Quakers bring worship to protests against oil drilling in Sussex

In Quaker Week 2017 Louise Williamson helped unite protesters and Quakers in worship outside the gates of a new oil extraction site.

The Quaker Week meeting at Broadford Bridge
Friends and protesters are working together to keep fossil fuels in the ground. Photo: Sara Proctor

I remember noticing that something was happening at Broadford Bridge when steel doors and a chain link fence appeared at the side of a B-road I often drive down in rural Sussex. I didn't give it more thought until a piece in the local paper reported that people were protesting an oil company that had set up an extraction site there. There's actually no sign naming the little hamlet of Broadford Bridge as you pass through, it's only named on the map, and there are certainly no signs at the gate saying there's an oil well!

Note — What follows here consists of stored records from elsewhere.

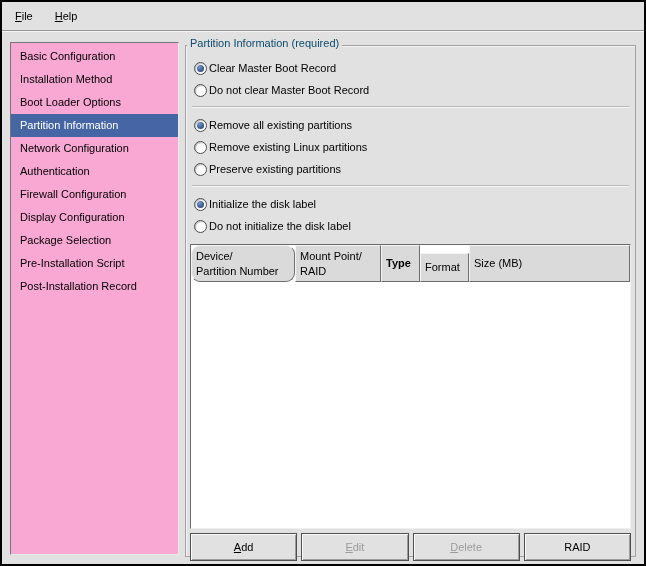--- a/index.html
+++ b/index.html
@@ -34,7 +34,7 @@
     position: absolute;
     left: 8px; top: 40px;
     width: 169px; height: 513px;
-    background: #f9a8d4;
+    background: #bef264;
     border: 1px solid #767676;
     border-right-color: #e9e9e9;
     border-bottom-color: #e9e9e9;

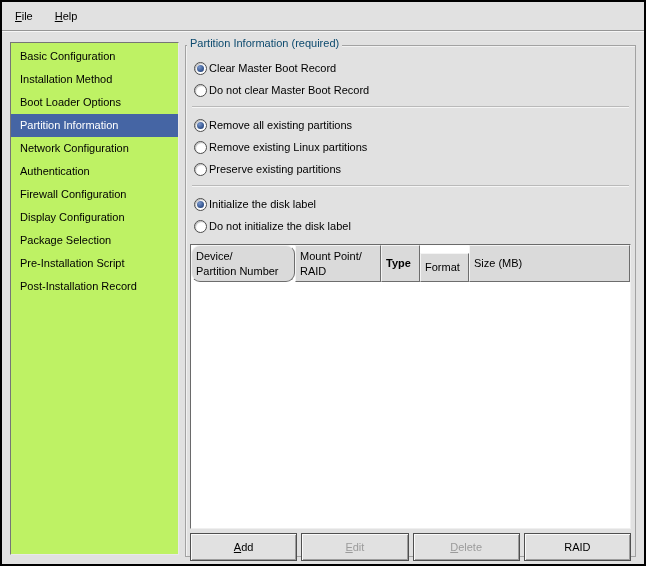--- a/index.html
+++ b/index.html
@@ -199,7 +199,7 @@
 
       <div class="tableview">
         <div class="thead">
-          <div class="th" style="flex:0 0 104px;border-radius:9px;">
+          <div class="th" style="flex:0 0 104px;">
             <span>Device/</span>
             <span>Partition Number</span>
           </div>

The protests happened at the gates every weekday and on Adversane Green nearby on Saturdays. I had meant to go one day to find out more, but it somehow didn't happen! Saturdays are so busy and I was still working full time then. But the newspaper article also mentioned a public meeting in nearby Pulborough, and I definitely intended to go to that. I'd met a keen environmentalist through my Quaker meeting, and she came along with me.

A public meeting

The company responsible for the drilling did not make an appearance at the public meeting, although they were invited - but about 300 local people did go. A geology professor spoke about acidisation, the extraction process used at Broadford Bridge. He highlighted the particular concerns about drilling there due to a major geological fault and the proximity to water flowing into local rivers. A trustee from the Campaign for the Protection of Rural England also spoke, highlighting the risks to ancient woodland and Sites of Specific Scientific Interest nearby. What was particularly a surprise to me was that various oil companies are planning the industrialisation of the whole Weald across Sussex and Surrey.

I signed up to be part of the Broadford Bridge Action Group at that meeting, and shortly after I retired in April, there was an appeal for people to join a protest at the site gate for the visit of investors with the press, so I went along to the site for the first time. I now join the protestors at the gate from time to time during the week, and Saturday afternoons usually find me at Adversane Green just up the road, highlighting the drilling to motorists on the busy A29.

Meeting in silence

During Quaker Week we held a meeting for worship at the site, which was greatly appreciated by the regular protestors. Around 30 people took part, with local protesters joining the 15 Friends who came from many different meetings, including Dorking, Horsham and Brighton. One had even cycled from Oxted! We lined up in front of the steel gates, and held a long ribbon to symbolise our unity. Quaker Week balloons and placards decorated the gates, and together we experienced a deep silence even as the traffic thundered by.

After the meeting closed, a couple of local activists then spoke, updating us on new developments and thanking Friends for organising and attending the vigil. A couple of regular protesters commented that some of the more occasional supporters had come that day, knowing that the protest would be peaceful and feeling more confident because of there being greater numbers present.

A growing concern

There are several other places in West Sussex where drilling has begun or where licenses are being applied for. The first license to frack in the county has just been granted. This issue is not going to go away in England, although the decision against fracking in Scotland is really encouraging.

As the concern around this and other sites grows, local Quakers are planning to hold a vigil on a monthly basis, inviting members of other faith communities to join us. This will be a way to keep the issue alive and encourage more people to be active - not necessarily by protesting at the gate, but by talking to their neighbours, by writing to their MP, by supporting the campaign financially and so on. It's still the case that many locals have no idea what's going under their noses!

The actions around the site have prompted the local meeting I belong to explore new concerns. We're now planning a discussion in the New Year about how we could give a clearer sustainability testimony in our personal lives as well as collectively – whether by switching energy supplier, car-sharing or better recycling.